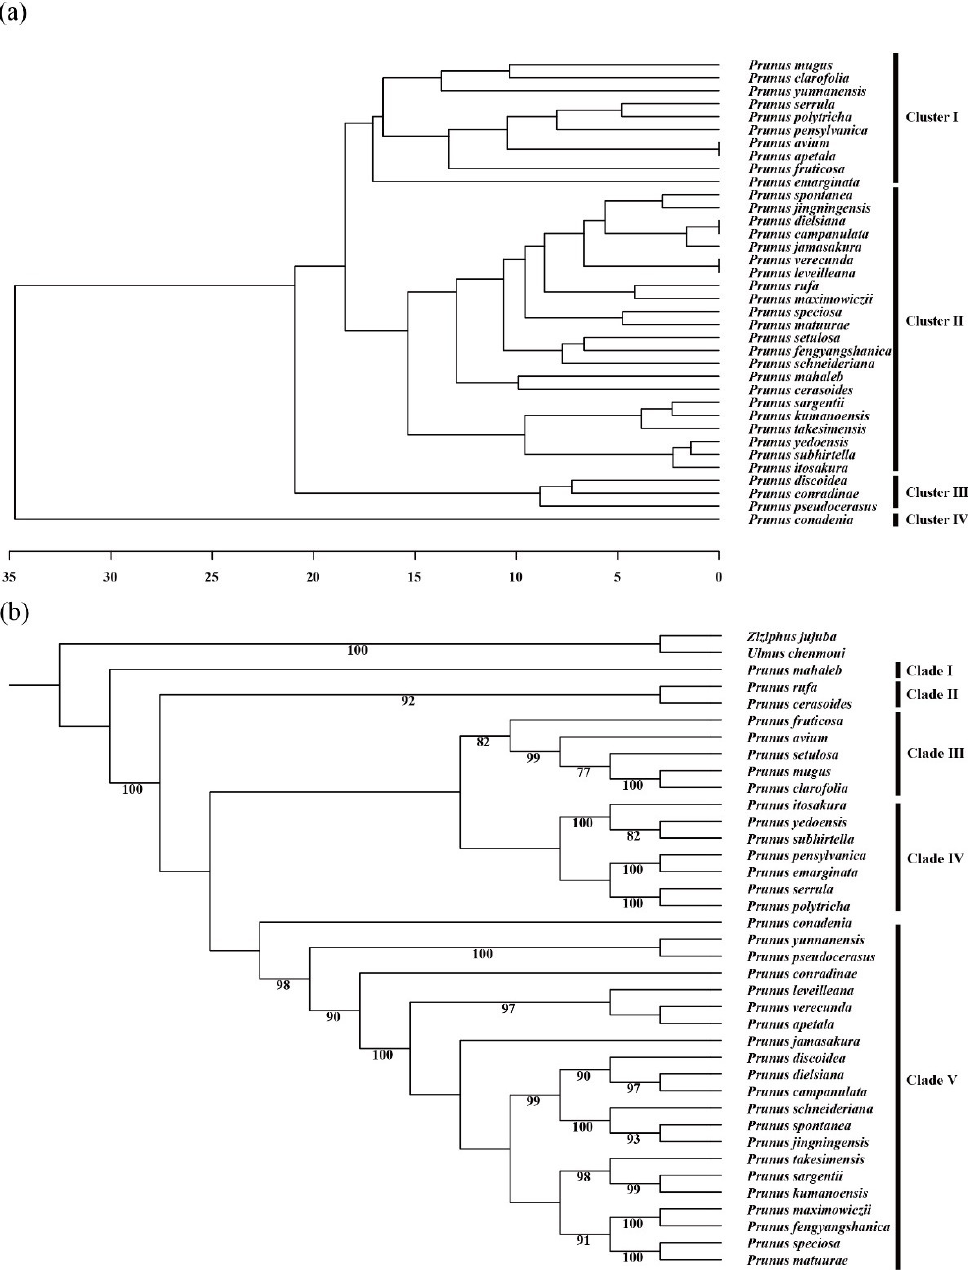
Figure 7. ( a ) Cluster of 36 subg. Cerasus chloroplast genomes based on RSCU values; ( b ) CDS-based reconstruction of a phylogenetic tree of subg. Cerasus .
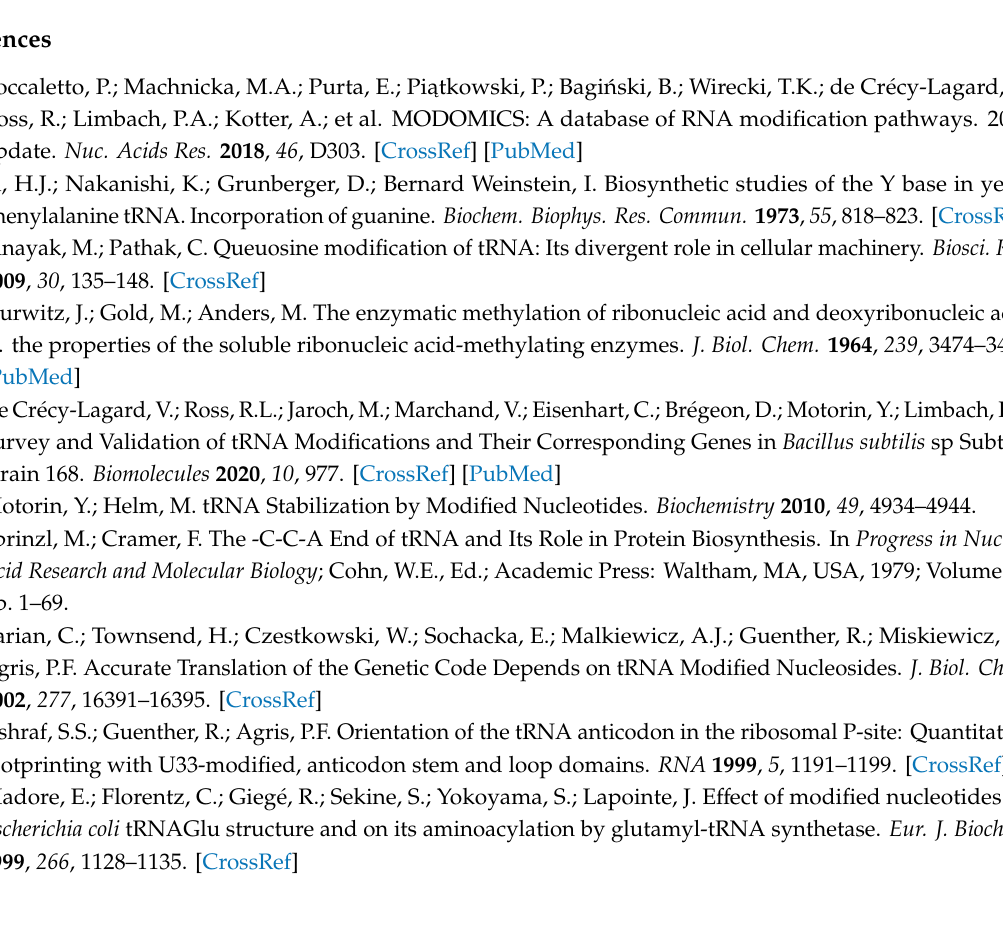
Table S1. tRNA modifications with corresponding positions and varying types of stressors that a ff ect each respective modification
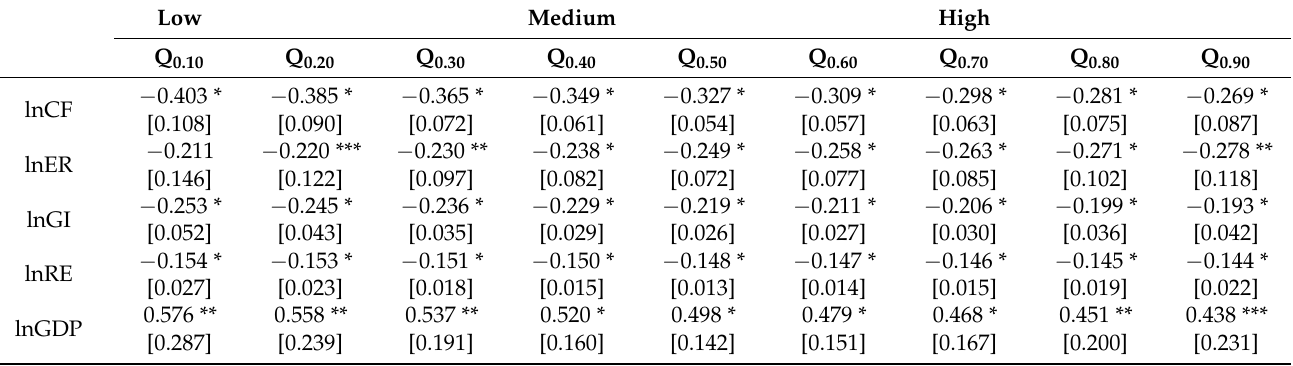
Table 8. MM-QR regression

- WORK REQUIRED -
Since the pictures are not wanted, transcribe only the rest of the material above, exactly as it stands.

- SOLUTION TO THIS TASK -
Figure 7. ( a ) Cluster of 36 subg. Cerasus chloroplast genomes based on RSCU values; ( b ) CDS-based reconstruction of a phylogenetic tree of subg. Cerasus .
Table S1. tRNA modifications with corresponding positions and varying types of stressors that a ff ect each respective modification
Table 8. MM-QR regression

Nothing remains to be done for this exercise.